Mit diesem Roman beweist Sylvia Plath, dass sie nicht nur eine bedeutende Lyrikerin ist, sondern auch eine geniale Erzählerin. Bedauerlicherweise hat die amerikanische Schriftstellerin nur diesen einzigen Roman geschrieben.
In der Glasglocke schreibt Sylvia Plath (ich darf es andeuten, autobiographisch) über Esther Greenwood, eine fleißige, hübsche Collegestudentin und ihren seelischen und psychischen Zusammenbruch mit 19 Jahren.
Grandios schildert Plath, wie sich der Zustand in der Glasglocke (das Eingesperrt sein, keine Luft zu bekommen, abgeschnitten von der Welt zu sein) langsam in Esthers Leben hineinschleicht.
Als Leser versucht man dahinter zu kommen, wo denn die Wurzeln für dieses Unglück liegen und wird auch bald fündig.

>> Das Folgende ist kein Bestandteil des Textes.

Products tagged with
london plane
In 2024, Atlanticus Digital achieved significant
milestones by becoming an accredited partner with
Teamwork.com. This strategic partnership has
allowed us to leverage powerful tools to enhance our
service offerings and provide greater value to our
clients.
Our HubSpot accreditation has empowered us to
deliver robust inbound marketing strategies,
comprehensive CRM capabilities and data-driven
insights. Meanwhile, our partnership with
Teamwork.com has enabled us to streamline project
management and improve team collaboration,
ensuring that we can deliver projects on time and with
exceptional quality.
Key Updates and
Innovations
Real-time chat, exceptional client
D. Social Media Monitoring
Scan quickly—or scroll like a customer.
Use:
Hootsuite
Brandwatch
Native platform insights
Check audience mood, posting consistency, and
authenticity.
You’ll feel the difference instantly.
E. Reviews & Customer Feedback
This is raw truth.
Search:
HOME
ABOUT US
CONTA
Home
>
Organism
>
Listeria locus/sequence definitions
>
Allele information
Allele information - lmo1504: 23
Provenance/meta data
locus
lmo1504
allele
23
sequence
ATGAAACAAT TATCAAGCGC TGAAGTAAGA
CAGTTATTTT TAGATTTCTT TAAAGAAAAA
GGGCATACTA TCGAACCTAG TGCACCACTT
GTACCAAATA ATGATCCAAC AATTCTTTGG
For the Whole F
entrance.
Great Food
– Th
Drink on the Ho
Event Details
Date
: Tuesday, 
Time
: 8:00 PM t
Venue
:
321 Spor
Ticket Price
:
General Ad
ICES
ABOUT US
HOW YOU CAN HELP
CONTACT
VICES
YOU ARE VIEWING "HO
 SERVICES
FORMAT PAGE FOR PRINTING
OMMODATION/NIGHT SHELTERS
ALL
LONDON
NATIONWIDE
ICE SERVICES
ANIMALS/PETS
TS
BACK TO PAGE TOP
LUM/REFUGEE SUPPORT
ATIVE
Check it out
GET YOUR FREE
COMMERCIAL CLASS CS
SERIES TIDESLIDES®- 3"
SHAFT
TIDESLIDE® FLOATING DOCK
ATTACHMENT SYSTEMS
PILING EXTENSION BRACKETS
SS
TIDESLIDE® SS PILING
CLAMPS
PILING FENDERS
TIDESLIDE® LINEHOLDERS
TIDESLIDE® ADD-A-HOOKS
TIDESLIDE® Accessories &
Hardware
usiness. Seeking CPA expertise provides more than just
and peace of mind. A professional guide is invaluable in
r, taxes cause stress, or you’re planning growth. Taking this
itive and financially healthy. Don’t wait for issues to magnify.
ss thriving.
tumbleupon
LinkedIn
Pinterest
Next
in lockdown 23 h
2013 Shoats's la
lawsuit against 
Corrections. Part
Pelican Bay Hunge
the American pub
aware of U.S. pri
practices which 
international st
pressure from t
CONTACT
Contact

Nach einem Aufenthalt in einer Klinik (mit abstrusen Behandlungen, wie Insulin-Schocks und noch schlimmer Elektro-Schocks!!!!!) wird Esther als geheilt entlassen.
Das ist die spannende Rahmenhandlung. Doch viel mehr interessieren uns Esthers Gefühle, Gedanken, ihre Umgebung, ihre Familie, ihre Freunde.
Wir merken, dass sie ein sehr intelligentes und begabtes Mädchen ist, doch sie hadert mit dem anscheinend vorprogrammierten Frauenschicksal in den 1950er Jahren in den USA.
Scharf kritisiert sie Geschlechterunterschiede, die gesellschaftlich gemacht sind.
Ohne es zu wissen, wird Plath zu einer Feministin nach heutiger Definition.
Auch Esther will leben, lieben wie es ein Mann tut. Sie will studieren, einen Beruf ausüben, lieben, eine Familie haben, aber nicht ihre Identität verlieren.